Across the country, individuals are working to change lives of people around them. While a group of house wives have come together to engage themselves in sewa activities, other changes are happening among tribals and marginal groups
Housewives Turn Social Reformers
The management skills of Indian housewives have wondered even the top management gurus. But their expertise is hardly used for the social cause. Breaking this barrier, a group of about 500 housewives in Pen town, about 100 km from Mumbai in the heart of Sahyadri Ranges in Raigad District, set an inspiring precedent by extending a helping hand to the local needy people through multifarious sewa activities.
Vasantidev Ahilya, Mahila Mandal
Inspired by the life of Ahilyabai Holkar, these women conduct about 15 types of activities including running an old age home, blood bank, garment manufacturing centre, hostel for tribal girls, a primary school, a catering service centre, a Sanskrit school, a pathological laboratory, free treatment and awareness to tribal women and children, nutritious meal to 2000 children, microfinance, training of Purohits, spice-based products and papad manufacturing units, preparing classical dancers, etc. The number of beneficiaries of all these activities is over a lakh.
Began in 1996, this initiative has so far involved about 1000 women,” says Smt Vasanti Dev, the torchbearer of the initiative. This experiment by the Mandal deserves applause as it has given a social dimension to the housewives, who earlier spent their time in various unproductive activities. Now they contribute to the betterment of the people in their surrounding areas.
Tribals Reshaping their Destiny
Strong will, firm determination and honest efforts produce exciting results. This has been proved by the tribals of Baripada Village under Dhule District of Maharashtra. At the time when most of the villages in the country wait for government agencies to come and transform their lives, the villagers here, under the leadership of a village youth Chaitram Pawar, reshaped their destiny and evolved a model of development that has been emulated by many villages and is being studied by foreign agencies.

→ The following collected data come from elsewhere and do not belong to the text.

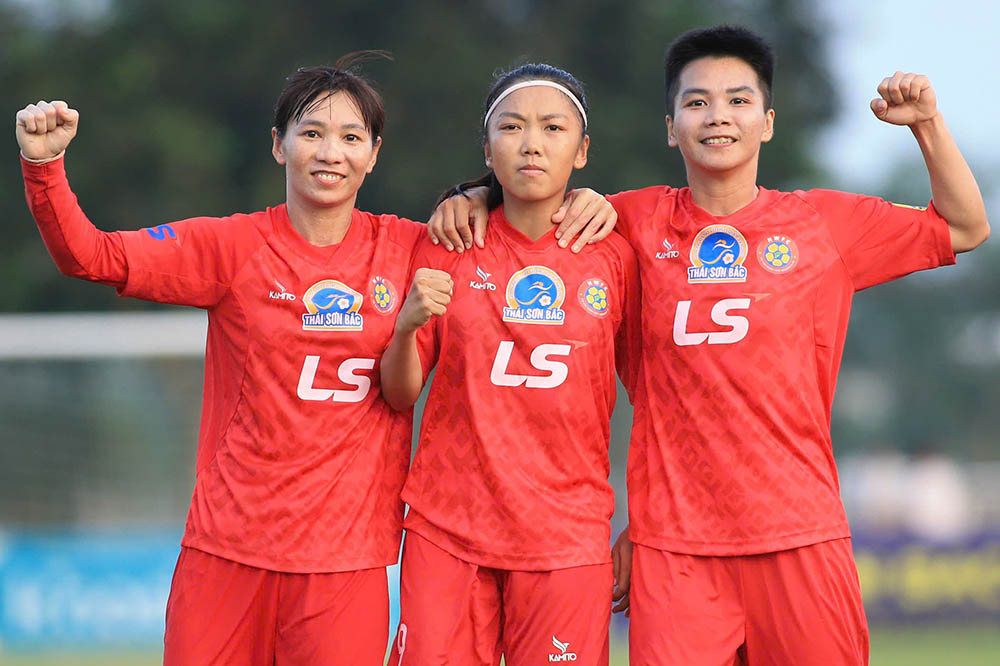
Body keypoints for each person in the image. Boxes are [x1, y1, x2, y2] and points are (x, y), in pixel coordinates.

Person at [430, 24, 990, 666]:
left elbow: (966, 226)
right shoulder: (629, 223)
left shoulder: (822, 223)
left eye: (737, 100)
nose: (717, 116)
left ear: (767, 122)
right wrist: (472, 193)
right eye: (696, 103)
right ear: (671, 127)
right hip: (677, 548)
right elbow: (533, 200)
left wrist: (927, 125)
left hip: (800, 534)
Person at [16, 56, 464, 666]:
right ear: (278, 147)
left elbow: (407, 389)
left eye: (351, 137)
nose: (331, 152)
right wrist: (44, 168)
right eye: (311, 133)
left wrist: (485, 197)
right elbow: (93, 256)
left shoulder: (411, 247)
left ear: (374, 154)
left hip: (345, 566)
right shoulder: (234, 248)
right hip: (226, 554)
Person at [380, 63, 640, 666]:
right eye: (512, 126)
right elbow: (398, 396)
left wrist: (642, 519)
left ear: (582, 152)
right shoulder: (447, 243)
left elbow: (657, 398)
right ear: (487, 148)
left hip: (566, 540)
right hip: (447, 531)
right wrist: (406, 325)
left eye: (553, 127)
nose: (531, 142)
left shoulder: (616, 257)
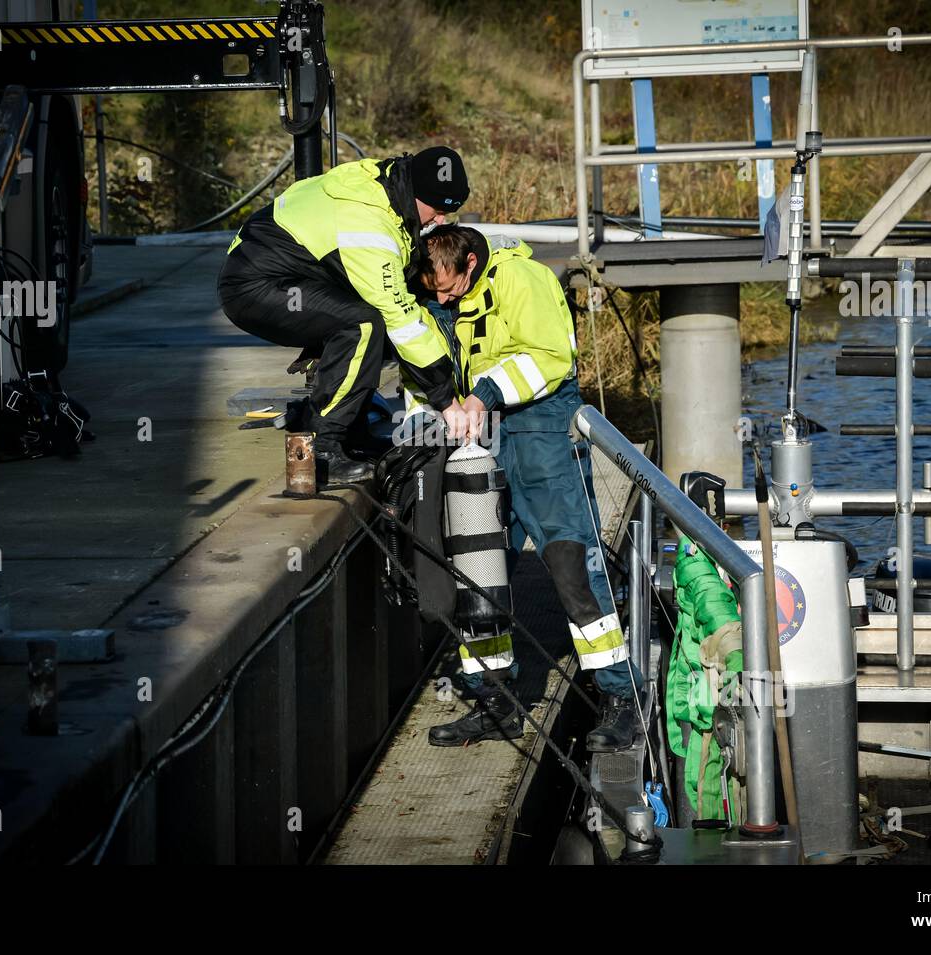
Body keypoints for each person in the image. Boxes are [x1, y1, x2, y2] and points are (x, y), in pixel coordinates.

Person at [403, 224, 645, 752]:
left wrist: (485, 393)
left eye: (449, 289)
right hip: (473, 433)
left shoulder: (524, 279)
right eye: (433, 291)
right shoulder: (433, 290)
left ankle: (621, 698)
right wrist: (423, 417)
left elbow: (551, 356)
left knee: (570, 561)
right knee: (476, 572)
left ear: (470, 263)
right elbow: (422, 363)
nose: (441, 298)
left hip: (538, 423)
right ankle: (494, 700)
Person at [218, 147, 472, 485]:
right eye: (438, 210)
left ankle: (348, 433)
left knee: (372, 325)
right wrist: (445, 398)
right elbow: (400, 316)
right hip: (254, 285)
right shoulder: (369, 221)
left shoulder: (386, 189)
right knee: (364, 325)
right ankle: (323, 450)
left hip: (288, 273)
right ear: (417, 194)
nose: (439, 221)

The revolution in Baripada began in 1990s with curbing deforestation at 450 hectares. The second step was addressing water scarcity. So far, more than 500 check dams have been built. The experiment of SHGs proved highly beneficial. Five SHGs are involved in rice marketing alone. “In 1991-92 when we started forest conservation, the people around us said it is not our task, it has to be done by the government. The biggest challenge was to change the mindset. When villagers came together, we successfully revived 1100 acre forest, did wonderful work on water conservation, changed farming patterns, made most of the farmland irrigated, achieved 100 per cent literacy, curbed addiction and so on,” recalls Pawar.
Dignity for Rag Pickers
Humans contribute the most in waste generation — about 0.17 kg per person per day in small towns and 0.68 kg in big cities. As most of the waste is collected by humans, people involved in waste disposal are infected with diseases, which cripple many for the entire life. Sanjay Kamble of Latur took up the challenge of ensuring respectful and safe livelihood to such people in 1995. While making the waste collection process easier and safer, he transformed the lives of about 800 rag pickers in Latur and also got rid the city of mountains of wastes normally seen in every city. Kamble has also ensured respectable jobs for the second generation of rag pickers and many of them now do white-collar jobs.
Apart from rehabilitation of the people involved in scavenging, Shri Kamble through his Janadhar Sewabhavi Sanstha has conducted an interesting experiment for cleanliness. He appointed about 100 ‘Swachch Tais’ to educate the people about cleanliness. The prime task of Swachch Tai is to ensure segregation of waste at source. They educate the women of the family about it. The experiment has proved very successful and we achieved the target of 75 per cent segregation within first three months.